Pesach (Passover) is the jewel in the “kill, survive, let’s eat” crown and one of the biggest festivals in our calendar. It celebrates the Exodus of the Israelites from Egypt (14th century BCE), when Moses saved the people from slavery and guided them through the desert back to their ancestral homeland. They picked up the Ten Commandments and the first Jewish laws along the way.
So what do we do to mark this moment? We eat like there is no tomorrow. No joke. We also eat a ridiculous amount of matzah (unleavened flatbread) over the eight days to remember that the Israelites fled without time for their bread to rise. It is a challenging time for many as this symbolism leads to even more digestive issues than those already suffered by many in our community. Oy.
Pesach involves weeks of planning. How many will be at my seder table? What will I cook? How many matzah balls per person? Which brisket will I make? How do I make a Pesach cake that doesn’t taste like a Pesach cake? Will the kids come to our seder or go to their in-laws? So many big decisions.
It is a challenging time; the matzah leads to more digestive issues than those already suffered.

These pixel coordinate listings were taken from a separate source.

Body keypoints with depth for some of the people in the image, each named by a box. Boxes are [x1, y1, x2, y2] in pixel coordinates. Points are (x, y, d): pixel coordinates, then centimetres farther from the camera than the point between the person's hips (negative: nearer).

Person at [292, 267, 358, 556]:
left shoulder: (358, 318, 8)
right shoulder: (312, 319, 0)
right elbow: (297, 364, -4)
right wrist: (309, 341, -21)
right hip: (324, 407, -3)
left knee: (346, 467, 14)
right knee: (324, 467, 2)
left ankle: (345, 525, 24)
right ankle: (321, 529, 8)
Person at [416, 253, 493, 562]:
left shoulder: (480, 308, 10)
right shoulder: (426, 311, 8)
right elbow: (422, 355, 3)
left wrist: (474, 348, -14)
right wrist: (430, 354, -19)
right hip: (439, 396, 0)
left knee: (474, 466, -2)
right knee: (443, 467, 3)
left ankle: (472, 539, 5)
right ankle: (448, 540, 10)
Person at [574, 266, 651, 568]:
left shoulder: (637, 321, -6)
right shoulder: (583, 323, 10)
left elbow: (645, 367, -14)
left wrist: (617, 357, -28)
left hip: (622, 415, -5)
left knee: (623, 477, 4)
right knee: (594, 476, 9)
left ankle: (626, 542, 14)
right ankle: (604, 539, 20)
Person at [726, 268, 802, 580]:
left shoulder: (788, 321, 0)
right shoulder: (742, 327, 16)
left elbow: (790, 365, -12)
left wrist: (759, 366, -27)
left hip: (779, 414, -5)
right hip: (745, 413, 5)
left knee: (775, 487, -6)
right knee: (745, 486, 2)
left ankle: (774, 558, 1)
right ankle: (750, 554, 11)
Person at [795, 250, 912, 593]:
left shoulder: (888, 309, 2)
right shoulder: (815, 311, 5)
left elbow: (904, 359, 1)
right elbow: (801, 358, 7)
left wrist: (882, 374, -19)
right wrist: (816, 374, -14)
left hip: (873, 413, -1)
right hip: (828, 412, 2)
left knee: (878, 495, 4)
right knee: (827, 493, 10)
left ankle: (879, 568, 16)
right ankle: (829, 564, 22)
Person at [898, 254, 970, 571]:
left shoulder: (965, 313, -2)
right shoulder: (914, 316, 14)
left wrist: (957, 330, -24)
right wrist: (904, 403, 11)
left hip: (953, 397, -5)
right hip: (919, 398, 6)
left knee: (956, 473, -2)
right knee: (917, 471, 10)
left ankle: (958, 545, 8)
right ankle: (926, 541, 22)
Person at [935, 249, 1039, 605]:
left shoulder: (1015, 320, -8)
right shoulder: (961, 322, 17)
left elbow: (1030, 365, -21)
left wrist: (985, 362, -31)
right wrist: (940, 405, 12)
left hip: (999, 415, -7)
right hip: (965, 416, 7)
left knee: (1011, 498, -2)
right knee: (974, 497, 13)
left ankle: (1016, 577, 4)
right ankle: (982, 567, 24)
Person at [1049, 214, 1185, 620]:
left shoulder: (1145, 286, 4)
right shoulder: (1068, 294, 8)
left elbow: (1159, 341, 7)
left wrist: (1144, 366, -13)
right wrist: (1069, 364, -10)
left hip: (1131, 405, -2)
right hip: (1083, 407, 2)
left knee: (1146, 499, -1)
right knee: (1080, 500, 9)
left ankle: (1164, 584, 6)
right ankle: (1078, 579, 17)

When the seder night finally arrives, we celebrate freedom in a huge way. We feast for hours, while saying prayers, reading stories and singing songs. It is a very special and meaningful time, family and friends often crammed around a table, with lots of wine (a mandatory four cups!) and so much food.

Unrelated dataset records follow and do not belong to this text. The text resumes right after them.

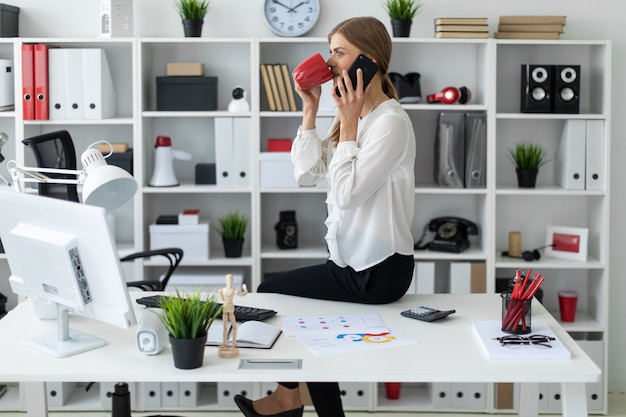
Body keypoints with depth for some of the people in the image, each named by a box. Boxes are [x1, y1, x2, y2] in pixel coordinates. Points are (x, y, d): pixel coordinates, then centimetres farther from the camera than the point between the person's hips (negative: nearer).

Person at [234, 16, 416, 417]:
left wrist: (348, 125, -20)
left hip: (378, 271, -9)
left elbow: (347, 193, -25)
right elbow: (307, 172, 7)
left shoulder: (391, 122, -20)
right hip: (359, 262, 9)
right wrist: (310, 111, -1)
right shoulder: (356, 116, 11)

From beginning to end, this seder meal is fully loaded with traditions and rituals, and I love the ones around the food. We start with the ‘seder plate’, six foods to symbolise parts of the Pesach story. Matzah, shank bone (sacrifice), parsley (hope and renewal), bitter herbs (bitterness), hard-boiled egg (mourning/the circle of life) and charoset. Plus salt water alongside for dipping, to remind us of the tears we wept.

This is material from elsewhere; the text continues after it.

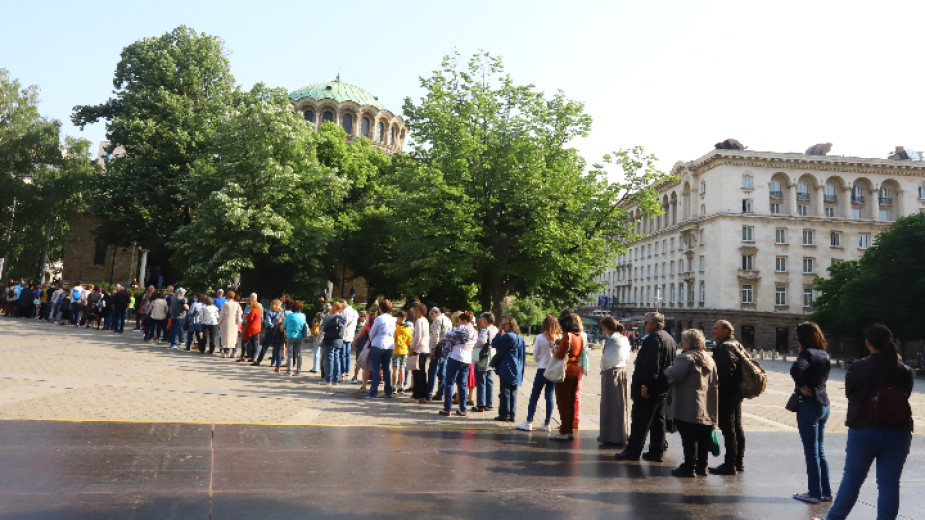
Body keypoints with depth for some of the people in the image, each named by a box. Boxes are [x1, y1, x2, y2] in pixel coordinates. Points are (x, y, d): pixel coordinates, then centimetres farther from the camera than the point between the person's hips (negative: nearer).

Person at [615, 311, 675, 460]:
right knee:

The charoset is the thing that we most look forward to in the early part of the seder, generously shmeared on matzah; in my Ashkenazi world, it is a truly delicious mix of apple, walnut, honey, cinnamon and sweet wine, representing the mortar for brickwork used by the Israelite slaves.
Each family has its own food traditions, often passed down through the generations. My parents hosted the seder for 60-plus years and they would have “not 44” people. Superstition dictated we were never allowed to say exactly how many were coming to dinner.
We always started with rich, golden chicken soup and the essential matzah balls. Some years the matzah balls were light and fluffy, and some years we ate cannonballs. Heart-warmingly delicious every time.
In these devastatingly difficult times for Israel and the diaspora community, it’s a harder Pesach than usual.
Main course was identical every single year. My mother’s ‘calf’ (aka veal) brisket was a slow cooked onion-smothered, salty, oily and succulent brisket on the bone. It was always accompanied by what we called ulnyik, an oven-tray sized slab of golden fried, salty, oily (yes, there is a theme here) potato roesti. I am proud that these precious and unique recipes are shared and preserved for the next generation in our very first book, Monday Morning Cooking Club - the food, the stories, the sisterhood (2011).
At the end of the seder meal we say “next year in Jerusalem!” It was originally written more than 500 years ago as a hope for the Jewish people to one day return to their homeland, as they did when they left Egypt. It’s different now because Israel exists, so we can actually travel to Jerusalem next Passover. I think of it as a shout out to the continued survival of Jerusalem (and really the whole of Israel) alongside a wish that we can all live in peace.
In these devastatingly difficult times for Israel and the diaspora community, it’s a harder Pesach than usual. It’s impossible to celebrate our survival while our survival is under threat. It’s impossible to enjoy the Pesach week while so many remain hostage in Gaza, unable to enjoy life.
I am optimistic and hopeful that next year we will be able, once again, to focus on celebrating our continued survival and we can just sit down and eat. Next year in Jerusalem!